Berlin police have carried out a series of raids, only this time against a member from its own ranks. A German officer is suspected of taking kickbacks from drug dealers in exchange for information on police operations.
Berlin police carried out a predawn raid at the apartment of one of their own on Friday morning, as part of an investigation into police corruption and ties to the German capital's drug cartels.
A 39-year-old policeman was arrested on suspicion of divulging secret police information to drug traffickers in exchange for bribes.
Four other individuals were arrested during Friday's raids, including two bar owners of Turkish descent. Police said they seized assets worth around €55,000 ($68,000), as well as large stacks of cash and a number of mobile phones.
According to the prosecutor's spokesman, Martin Steltner, the five men struck a deal in early 2016 that saw the detained officer regularly received around €3,000 in exchange for police information.
The prosecution also found that the officer had helped provide a number spaces for storing the drugs, most of which were located in the Berlin district of Wedding. The most-eye catching storage facility, however, was the basement of a poker club in Pankow that the arrested officer even reportedly helped run.

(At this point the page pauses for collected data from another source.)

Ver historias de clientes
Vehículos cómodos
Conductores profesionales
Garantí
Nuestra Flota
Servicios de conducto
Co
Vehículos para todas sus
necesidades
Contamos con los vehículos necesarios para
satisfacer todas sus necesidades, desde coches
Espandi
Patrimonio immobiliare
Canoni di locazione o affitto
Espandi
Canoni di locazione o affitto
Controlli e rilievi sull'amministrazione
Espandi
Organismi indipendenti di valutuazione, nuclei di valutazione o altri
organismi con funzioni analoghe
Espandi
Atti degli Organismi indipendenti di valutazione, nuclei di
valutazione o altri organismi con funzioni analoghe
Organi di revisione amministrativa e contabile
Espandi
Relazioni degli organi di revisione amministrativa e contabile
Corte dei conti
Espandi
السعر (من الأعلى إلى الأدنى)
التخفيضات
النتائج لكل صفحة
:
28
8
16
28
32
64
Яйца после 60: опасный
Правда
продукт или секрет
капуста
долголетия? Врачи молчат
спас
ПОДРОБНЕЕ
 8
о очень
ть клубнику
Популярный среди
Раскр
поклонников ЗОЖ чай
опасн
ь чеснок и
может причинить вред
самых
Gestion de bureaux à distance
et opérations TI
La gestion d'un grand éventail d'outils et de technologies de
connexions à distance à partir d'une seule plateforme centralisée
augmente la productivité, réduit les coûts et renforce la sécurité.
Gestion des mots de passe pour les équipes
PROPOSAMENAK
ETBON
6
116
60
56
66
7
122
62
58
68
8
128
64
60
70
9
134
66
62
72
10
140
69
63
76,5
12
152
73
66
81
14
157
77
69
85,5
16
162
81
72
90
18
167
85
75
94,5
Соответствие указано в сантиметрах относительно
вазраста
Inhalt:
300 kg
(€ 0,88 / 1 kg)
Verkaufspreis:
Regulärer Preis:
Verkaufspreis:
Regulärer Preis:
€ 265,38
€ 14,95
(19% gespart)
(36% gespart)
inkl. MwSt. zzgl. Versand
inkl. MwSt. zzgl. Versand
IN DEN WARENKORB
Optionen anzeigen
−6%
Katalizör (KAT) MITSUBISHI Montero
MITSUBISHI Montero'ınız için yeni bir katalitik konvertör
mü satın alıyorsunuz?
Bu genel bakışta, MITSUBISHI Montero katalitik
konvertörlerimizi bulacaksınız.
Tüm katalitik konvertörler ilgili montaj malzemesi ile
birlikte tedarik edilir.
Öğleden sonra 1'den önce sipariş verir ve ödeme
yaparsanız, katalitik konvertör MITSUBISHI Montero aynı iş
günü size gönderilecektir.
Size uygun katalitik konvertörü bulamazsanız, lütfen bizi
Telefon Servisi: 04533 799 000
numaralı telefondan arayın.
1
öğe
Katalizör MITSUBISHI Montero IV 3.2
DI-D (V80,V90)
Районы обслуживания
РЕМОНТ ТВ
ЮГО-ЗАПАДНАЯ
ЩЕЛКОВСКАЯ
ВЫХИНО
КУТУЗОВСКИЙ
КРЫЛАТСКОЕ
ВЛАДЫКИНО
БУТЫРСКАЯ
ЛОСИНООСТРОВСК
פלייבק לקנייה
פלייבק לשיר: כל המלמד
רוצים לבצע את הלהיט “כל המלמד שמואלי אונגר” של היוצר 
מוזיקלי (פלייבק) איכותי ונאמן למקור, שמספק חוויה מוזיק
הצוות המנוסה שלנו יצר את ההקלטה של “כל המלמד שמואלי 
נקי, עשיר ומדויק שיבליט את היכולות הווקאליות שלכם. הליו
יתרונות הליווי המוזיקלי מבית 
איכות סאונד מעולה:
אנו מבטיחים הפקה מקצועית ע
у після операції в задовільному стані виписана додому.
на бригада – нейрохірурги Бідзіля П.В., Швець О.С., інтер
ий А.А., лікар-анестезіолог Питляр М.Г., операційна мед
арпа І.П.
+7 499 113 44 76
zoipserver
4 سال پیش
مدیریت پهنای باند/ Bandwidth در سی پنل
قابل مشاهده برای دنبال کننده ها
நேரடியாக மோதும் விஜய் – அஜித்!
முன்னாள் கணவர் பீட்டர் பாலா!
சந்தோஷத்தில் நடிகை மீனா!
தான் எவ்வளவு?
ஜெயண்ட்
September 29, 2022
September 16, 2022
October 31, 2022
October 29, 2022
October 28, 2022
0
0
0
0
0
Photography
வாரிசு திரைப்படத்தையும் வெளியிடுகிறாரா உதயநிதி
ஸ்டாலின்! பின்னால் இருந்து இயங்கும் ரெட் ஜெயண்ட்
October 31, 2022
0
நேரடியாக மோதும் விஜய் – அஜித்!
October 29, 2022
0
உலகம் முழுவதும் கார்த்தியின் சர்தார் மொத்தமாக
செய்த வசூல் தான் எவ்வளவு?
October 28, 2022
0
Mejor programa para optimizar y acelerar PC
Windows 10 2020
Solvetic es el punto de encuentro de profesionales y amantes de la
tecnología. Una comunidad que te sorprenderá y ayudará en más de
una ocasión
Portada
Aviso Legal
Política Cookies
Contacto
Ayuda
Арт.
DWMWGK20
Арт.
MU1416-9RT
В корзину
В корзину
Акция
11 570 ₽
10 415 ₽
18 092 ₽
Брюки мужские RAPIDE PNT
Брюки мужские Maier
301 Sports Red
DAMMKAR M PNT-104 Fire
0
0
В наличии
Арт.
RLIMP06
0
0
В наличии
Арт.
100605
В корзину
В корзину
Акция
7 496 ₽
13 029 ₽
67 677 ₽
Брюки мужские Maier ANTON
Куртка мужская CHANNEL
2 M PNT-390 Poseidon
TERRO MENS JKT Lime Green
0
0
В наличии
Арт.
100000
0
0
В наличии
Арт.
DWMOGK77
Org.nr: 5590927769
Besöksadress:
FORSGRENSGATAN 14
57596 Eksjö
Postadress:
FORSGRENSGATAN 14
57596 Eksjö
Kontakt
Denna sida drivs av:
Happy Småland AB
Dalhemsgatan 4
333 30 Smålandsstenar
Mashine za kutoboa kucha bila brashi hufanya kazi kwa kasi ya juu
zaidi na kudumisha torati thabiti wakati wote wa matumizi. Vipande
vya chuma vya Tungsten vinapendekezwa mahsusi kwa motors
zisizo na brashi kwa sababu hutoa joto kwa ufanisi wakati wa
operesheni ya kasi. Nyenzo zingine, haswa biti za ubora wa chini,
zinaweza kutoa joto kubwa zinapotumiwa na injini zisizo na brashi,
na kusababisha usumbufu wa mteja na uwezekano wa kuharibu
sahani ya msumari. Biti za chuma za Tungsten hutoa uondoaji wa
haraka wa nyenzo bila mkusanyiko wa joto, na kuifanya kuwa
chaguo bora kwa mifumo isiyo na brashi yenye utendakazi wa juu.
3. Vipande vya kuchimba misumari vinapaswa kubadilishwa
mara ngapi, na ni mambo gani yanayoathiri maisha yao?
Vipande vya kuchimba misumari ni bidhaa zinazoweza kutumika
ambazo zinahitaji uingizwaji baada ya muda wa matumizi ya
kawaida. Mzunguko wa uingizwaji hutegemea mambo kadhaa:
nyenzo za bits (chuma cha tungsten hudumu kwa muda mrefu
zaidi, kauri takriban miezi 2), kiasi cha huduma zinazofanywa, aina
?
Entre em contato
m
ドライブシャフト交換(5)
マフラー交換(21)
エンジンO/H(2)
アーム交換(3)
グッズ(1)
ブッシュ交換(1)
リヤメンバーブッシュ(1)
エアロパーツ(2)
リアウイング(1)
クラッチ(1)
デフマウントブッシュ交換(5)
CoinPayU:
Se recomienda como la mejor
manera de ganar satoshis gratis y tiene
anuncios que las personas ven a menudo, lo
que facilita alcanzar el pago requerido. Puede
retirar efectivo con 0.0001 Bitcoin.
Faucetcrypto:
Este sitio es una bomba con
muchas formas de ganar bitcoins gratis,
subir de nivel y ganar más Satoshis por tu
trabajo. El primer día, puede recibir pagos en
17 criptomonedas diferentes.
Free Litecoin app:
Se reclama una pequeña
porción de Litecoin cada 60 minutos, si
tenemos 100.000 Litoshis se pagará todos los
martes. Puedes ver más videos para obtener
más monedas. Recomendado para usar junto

Trouble within Berlin's police ranks
The case has raised questions over whether corruption is becoming an increasingly endemic problem within Berlin's police force.
The latest arrest comes at a particularly troublesome time for the police. Two weeks ago, the German capital's police chief Klaus Kandt was ousted following years of scandal, ranging from abuses at the police academy to mishandling the investigation into the 2016 attack on a Christmas market in the city.
Berlin Interior Senator Andreas Geisel justified axing Kandt by insisting that Berlin's police force desperately needed a new beginning. "I want a police force that is respected and valued by our citizens; a force that is trusted and that trusts itself," he said.
However, authorities maintained that the circumstances surrounding this particular case were exceptional, if not a one-off.
Rüdiger Reiff, an anti-corruption investigator at the Public Prosecutor's Office, said authorities encounter per year between three and six instances of corruption and criminal dealings within police ranks. However, given that there are some 20,000 active officers in German capital, he said it would be unfair to describe the police as having a corruption problem.
A speaker for Berlin's police union, Benjamin Jendro, said that "while these issues come up now and then, the vast majority of Berlin police officers do an excellent job and act according to the rule of law."